These are the things that I need to focus on. It's so hard for me to not let the hurts get to me and cause me to feel insecure. That's what it comes down to...those hurts that nag at me and sit at the back of my mind every once in a while spitting out lies at me. "People are laughing at you. They think the way you are handling this is disgraceful. Your friends and loved ones are not loyal to you." And this is one of my greatest struggles in life...with cancer or without. Trust. Who can I trust? And with that said, I will release these insecurities and try to let them go because today I am making the choice to find my worth in the Lord and not in my value to the people surrounding me.
My devotion for today:
"I HAVE LOVED YOU with and everlasting Love. Before time began, I knew you. For years you swam around in a sea of meaninglessness, searching for Love, hoping for hope. All that time I was pursuing you, aching to embrace you in My compassionate arms.

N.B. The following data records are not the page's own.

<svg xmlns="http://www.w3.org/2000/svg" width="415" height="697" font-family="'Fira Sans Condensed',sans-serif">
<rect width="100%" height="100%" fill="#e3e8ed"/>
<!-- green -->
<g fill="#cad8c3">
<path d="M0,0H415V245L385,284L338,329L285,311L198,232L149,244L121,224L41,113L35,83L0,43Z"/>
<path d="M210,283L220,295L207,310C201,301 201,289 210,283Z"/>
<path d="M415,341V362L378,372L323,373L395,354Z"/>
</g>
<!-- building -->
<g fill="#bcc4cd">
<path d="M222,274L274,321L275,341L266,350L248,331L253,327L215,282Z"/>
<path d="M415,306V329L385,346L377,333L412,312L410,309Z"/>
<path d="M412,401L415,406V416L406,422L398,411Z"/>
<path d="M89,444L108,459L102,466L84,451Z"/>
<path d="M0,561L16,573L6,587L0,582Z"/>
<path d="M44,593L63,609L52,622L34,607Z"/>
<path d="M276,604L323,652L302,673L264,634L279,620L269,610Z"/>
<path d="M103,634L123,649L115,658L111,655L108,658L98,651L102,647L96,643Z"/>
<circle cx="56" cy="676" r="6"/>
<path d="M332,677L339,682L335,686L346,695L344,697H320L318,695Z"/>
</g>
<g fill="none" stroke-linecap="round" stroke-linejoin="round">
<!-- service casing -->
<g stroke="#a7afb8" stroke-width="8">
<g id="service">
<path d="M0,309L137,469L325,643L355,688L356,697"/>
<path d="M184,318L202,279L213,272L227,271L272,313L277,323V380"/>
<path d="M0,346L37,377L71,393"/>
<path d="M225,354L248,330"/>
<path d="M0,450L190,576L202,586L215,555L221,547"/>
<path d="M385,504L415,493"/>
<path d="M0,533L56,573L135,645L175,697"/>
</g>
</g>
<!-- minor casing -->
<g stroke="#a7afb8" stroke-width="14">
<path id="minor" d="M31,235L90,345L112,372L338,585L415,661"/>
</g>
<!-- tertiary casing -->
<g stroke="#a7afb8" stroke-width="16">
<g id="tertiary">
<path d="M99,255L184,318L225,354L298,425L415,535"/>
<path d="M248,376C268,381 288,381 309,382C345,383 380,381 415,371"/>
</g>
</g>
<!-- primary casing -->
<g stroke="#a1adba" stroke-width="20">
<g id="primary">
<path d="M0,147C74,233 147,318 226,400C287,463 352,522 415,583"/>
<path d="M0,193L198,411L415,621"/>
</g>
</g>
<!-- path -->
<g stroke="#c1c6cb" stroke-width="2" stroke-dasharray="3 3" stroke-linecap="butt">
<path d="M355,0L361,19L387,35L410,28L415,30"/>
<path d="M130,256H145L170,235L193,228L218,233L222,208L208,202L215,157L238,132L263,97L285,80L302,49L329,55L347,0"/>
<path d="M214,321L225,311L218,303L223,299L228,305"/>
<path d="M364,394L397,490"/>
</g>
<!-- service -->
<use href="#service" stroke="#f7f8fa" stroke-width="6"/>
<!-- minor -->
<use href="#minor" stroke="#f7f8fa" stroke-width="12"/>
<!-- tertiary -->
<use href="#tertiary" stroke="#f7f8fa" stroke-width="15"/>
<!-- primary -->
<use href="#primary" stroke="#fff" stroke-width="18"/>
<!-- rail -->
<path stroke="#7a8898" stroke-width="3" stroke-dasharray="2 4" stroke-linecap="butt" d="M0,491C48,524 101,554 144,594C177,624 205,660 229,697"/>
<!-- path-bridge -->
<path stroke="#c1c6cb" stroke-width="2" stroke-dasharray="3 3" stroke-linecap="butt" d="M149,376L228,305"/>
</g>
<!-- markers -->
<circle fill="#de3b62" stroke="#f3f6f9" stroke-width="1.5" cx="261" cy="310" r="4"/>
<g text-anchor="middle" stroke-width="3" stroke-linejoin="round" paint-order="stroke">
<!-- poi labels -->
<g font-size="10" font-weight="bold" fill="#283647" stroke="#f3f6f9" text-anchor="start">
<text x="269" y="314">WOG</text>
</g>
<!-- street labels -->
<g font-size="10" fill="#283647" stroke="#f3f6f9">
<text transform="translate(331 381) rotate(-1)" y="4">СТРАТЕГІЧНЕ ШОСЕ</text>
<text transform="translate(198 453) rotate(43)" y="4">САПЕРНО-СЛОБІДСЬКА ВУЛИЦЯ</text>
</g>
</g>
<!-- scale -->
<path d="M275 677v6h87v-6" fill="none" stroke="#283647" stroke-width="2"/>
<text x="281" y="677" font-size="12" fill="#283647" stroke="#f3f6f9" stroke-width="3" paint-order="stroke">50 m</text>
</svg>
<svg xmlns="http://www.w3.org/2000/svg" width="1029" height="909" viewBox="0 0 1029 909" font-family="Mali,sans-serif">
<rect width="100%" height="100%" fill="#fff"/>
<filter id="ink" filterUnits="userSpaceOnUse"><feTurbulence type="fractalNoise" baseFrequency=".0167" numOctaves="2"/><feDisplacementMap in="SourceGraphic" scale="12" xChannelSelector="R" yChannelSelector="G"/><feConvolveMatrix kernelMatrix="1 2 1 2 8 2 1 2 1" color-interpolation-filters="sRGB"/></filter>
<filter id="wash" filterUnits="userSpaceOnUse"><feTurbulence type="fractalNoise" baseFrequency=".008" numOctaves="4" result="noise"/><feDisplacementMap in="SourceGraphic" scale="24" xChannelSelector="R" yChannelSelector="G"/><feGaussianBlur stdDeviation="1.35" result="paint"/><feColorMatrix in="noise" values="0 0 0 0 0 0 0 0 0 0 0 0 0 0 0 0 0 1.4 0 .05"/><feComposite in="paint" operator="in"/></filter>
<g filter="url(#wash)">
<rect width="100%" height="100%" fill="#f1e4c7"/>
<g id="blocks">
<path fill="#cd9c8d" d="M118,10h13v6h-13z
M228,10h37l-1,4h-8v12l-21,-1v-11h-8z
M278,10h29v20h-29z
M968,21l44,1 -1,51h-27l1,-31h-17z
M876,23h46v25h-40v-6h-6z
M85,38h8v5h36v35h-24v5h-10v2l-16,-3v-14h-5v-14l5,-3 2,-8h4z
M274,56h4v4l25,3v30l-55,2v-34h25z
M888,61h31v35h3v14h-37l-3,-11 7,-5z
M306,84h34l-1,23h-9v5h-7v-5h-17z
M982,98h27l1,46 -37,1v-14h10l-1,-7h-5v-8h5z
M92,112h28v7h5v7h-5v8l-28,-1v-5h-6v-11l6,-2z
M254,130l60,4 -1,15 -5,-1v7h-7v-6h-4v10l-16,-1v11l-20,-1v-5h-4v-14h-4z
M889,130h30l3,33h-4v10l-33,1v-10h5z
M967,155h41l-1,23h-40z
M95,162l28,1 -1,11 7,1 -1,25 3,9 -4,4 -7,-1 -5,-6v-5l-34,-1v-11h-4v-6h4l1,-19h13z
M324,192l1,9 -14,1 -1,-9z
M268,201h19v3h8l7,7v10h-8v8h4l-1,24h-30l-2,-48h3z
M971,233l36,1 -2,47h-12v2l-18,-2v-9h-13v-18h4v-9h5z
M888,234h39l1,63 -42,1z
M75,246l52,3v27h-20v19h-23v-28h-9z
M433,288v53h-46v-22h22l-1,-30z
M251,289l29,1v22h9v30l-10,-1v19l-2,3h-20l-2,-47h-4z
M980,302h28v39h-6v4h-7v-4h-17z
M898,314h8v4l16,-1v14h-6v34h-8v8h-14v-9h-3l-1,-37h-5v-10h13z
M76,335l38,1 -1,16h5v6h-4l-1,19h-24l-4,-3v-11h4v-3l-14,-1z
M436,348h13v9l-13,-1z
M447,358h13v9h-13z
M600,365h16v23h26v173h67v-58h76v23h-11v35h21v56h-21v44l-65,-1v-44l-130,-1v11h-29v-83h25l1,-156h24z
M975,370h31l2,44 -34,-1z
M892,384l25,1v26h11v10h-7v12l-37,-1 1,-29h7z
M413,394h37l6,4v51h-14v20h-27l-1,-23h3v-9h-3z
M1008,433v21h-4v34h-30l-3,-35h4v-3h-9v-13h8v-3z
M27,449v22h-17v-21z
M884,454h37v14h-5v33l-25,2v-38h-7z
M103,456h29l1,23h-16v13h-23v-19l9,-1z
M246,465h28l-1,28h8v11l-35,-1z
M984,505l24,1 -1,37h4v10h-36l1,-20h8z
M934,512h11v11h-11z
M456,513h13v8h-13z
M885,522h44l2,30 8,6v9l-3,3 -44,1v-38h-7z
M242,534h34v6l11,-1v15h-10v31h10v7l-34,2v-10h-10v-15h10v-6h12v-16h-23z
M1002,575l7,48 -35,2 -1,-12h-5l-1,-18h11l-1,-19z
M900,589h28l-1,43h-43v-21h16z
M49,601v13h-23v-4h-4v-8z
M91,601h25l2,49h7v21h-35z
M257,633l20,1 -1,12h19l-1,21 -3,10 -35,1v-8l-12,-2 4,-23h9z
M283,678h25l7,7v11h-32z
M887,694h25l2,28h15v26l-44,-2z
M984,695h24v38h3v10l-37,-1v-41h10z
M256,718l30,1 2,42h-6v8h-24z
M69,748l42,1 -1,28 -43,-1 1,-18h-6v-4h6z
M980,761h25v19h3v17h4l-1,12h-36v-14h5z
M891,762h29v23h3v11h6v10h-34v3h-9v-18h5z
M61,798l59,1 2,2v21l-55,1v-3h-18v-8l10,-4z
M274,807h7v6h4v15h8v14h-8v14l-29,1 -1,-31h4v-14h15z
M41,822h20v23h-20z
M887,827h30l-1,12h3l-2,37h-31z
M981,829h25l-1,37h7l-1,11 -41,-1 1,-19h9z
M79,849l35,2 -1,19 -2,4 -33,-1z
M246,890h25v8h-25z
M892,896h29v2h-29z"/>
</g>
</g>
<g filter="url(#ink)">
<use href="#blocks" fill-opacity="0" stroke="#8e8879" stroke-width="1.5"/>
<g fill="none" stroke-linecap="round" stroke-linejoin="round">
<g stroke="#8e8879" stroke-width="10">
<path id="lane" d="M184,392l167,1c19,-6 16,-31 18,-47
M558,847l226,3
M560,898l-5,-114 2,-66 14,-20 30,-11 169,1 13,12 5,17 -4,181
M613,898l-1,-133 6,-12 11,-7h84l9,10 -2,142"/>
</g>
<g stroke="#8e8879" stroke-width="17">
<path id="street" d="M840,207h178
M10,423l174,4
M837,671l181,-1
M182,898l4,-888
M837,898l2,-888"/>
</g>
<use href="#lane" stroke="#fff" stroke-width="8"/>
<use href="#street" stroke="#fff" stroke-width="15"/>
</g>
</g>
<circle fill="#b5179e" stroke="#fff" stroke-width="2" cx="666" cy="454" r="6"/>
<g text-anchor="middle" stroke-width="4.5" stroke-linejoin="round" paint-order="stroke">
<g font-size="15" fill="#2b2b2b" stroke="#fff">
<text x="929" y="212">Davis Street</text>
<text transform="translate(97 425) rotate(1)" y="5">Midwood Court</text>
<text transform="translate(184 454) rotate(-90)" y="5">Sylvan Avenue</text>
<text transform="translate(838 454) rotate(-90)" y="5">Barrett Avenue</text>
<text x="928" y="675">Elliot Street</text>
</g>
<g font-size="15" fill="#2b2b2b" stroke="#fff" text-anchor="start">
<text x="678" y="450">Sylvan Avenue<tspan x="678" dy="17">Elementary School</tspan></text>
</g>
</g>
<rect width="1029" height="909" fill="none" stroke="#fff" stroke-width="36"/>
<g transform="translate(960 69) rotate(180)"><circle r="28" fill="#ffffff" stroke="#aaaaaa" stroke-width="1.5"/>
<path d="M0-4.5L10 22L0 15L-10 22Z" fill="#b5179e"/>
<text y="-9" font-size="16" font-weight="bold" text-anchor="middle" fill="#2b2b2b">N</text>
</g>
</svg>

When time was right, I revealed Myself to you. I lifted you out of that sea of despair and set you down on a firm foundation. Sometimes you felt naked - exposed to the revealing Light of My Presence. I wrapped an ermine robe around you: My robe of righteousness. I sang you a Love song, whose beginning and end are veiled in eternity. I infused meaning into your mind and harmony into your heart. Join Me in singing My song. Together we will draw others out of darkness into My marvelous Light."
It's pretty amazing. Yesterday I was wrapped in a quilt that June made for me. He used her (and many, many others) to surround me with love.